━━━ Dataset records ━━━

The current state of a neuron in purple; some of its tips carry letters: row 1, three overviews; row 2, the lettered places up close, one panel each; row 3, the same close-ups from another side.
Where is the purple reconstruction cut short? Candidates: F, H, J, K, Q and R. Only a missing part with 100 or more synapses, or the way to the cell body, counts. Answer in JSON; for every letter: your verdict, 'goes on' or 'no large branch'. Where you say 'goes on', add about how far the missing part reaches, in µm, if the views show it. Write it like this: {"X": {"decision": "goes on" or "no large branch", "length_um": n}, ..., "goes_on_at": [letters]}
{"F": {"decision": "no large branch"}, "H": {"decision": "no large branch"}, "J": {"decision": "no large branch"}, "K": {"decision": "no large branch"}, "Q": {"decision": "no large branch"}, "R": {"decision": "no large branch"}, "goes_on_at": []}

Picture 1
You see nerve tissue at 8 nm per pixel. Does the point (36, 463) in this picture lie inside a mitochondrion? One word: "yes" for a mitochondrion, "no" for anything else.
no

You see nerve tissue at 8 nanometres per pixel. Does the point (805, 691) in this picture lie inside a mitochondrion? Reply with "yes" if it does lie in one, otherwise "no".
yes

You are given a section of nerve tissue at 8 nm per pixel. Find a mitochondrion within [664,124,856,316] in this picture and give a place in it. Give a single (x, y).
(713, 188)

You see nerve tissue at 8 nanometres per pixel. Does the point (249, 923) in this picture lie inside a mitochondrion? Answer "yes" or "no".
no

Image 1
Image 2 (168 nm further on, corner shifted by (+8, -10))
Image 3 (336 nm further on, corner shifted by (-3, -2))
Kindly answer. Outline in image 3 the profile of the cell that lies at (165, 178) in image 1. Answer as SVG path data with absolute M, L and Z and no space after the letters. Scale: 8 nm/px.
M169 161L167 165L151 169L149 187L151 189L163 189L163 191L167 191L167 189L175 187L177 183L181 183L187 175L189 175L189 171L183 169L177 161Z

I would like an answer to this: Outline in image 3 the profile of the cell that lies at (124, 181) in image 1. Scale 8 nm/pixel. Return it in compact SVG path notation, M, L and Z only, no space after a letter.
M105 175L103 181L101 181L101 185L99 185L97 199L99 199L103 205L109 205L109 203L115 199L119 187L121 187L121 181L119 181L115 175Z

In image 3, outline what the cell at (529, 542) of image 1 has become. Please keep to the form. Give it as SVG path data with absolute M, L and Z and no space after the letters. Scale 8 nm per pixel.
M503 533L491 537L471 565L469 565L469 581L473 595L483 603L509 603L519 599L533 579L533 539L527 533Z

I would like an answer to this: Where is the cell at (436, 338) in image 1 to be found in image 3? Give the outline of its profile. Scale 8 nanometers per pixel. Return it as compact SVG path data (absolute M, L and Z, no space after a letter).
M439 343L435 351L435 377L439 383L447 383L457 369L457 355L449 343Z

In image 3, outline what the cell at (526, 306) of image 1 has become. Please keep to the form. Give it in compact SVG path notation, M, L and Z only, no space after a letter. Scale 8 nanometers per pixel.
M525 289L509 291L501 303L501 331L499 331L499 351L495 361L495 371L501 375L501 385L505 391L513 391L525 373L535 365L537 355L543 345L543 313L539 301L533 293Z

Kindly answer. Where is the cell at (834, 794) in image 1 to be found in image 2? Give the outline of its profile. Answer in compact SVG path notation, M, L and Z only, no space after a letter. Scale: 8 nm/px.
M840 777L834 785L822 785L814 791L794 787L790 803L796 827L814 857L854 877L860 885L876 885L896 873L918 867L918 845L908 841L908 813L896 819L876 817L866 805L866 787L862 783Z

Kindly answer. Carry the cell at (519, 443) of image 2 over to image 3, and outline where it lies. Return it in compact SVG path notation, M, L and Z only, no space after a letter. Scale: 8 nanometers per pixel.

━━━

# Required action
Repeat the whole listing above, word for word.

# Exercise result
The current state of a neuron in purple; some of its tips carry letters: row 1, three overviews; row 2, the lettered places up close, one panel each; row 3, the same close-ups from another side.
Where is the purple reconstruction cut short? Candidates: F, H, J, K, Q and R. Only a missing part with 100 or more synapses, or the way to the cell body, counts. Answer in JSON; for every letter: your verdict, 'goes on' or 'no large branch'. Where you say 'goes on', add about how far the missing part reaches, in µm, if the views show it. Write it like this: {"X": {"decision": "goes on" or "no large branch", "length_um": n}, ..., "goes_on_at": [letters]}
{"F": {"decision": "no large branch"}, "H": {"decision": "no large branch"}, "J": {"decision": "no large branch"}, "K": {"decision": "no large branch"}, "Q": {"decision": "no large branch"}, "R": {"decision": "no large branch"}, "goes_on_at": []}

Picture 1
You see nerve tissue at 8 nm per pixel. Does the point (36, 463) in this picture lie inside a mitochondrion? One word: "yes" for a mitochondrion, "no" for anything else.
no

You see nerve tissue at 8 nanometres per pixel. Does the point (805, 691) in this picture lie inside a mitochondrion? Reply with "yes" if it does lie in one, otherwise "no".
yes

You are given a section of nerve tissue at 8 nm per pixel. Find a mitochondrion within [664,124,856,316] in this picture and give a place in it. Give a single (x, y).
(713, 188)

You see nerve tissue at 8 nanometres per pixel. Does the point (249, 923) in this picture lie inside a mitochondrion? Answer "yes" or "no".
no

Image 1
Image 2 (168 nm further on, corner shifted by (+8, -10))
Image 3 (336 nm further on, corner shifted by (-3, -2))
Kindly answer. Outline in image 3 the profile of the cell that lies at (165, 178) in image 1. Answer as SVG path data with absolute M, L and Z and no space after the letters. Scale: 8 nm/px.
M169 161L167 165L151 169L149 187L151 189L163 189L163 191L167 191L167 189L175 187L177 183L181 183L187 175L189 175L189 171L183 169L177 161Z

I would like an answer to this: Outline in image 3 the profile of the cell that lies at (124, 181) in image 1. Scale 8 nm/pixel. Return it in compact SVG path notation, M, L and Z only, no space after a letter.
M105 175L103 181L101 181L101 185L99 185L97 199L99 199L103 205L109 205L109 203L115 199L119 187L121 187L121 181L119 181L115 175Z

In image 3, outline what the cell at (529, 542) of image 1 has become. Please keep to the form. Give it as SVG path data with absolute M, L and Z and no space after the letters. Scale 8 nm per pixel.
M503 533L491 537L471 565L469 565L469 581L473 595L483 603L509 603L519 599L533 579L533 539L527 533Z

I would like an answer to this: Where is the cell at (436, 338) in image 1 to be found in image 3? Give the outline of its profile. Scale 8 nanometers per pixel. Return it as compact SVG path data (absolute M, L and Z, no space after a letter).
M439 343L435 351L435 377L439 383L447 383L457 369L457 355L449 343Z

In image 3, outline what the cell at (526, 306) of image 1 has become. Please keep to the form. Give it in compact SVG path notation, M, L and Z only, no space after a letter. Scale 8 nanometers per pixel.
M525 289L509 291L501 303L501 331L499 331L499 351L495 361L495 371L501 375L501 385L505 391L513 391L525 373L535 365L537 355L543 345L543 313L539 301L533 293Z

Kindly answer. Where is the cell at (834, 794) in image 1 to be found in image 2? Give the outline of its profile. Answer in compact SVG path notation, M, L and Z only, no space after a letter. Scale: 8 nm/px.
M840 777L834 785L822 785L814 791L794 787L790 803L796 827L814 857L854 877L860 885L876 885L896 873L918 867L918 845L908 841L908 813L896 819L876 817L866 805L866 787L862 783Z

Kindly answer. Carry the cell at (519, 443) of image 2 over to image 3, and outline where it lies. Return it in compact SVG path notation, M, L and Z only, no space after a letter. Scale: 8 nanometers per pixel.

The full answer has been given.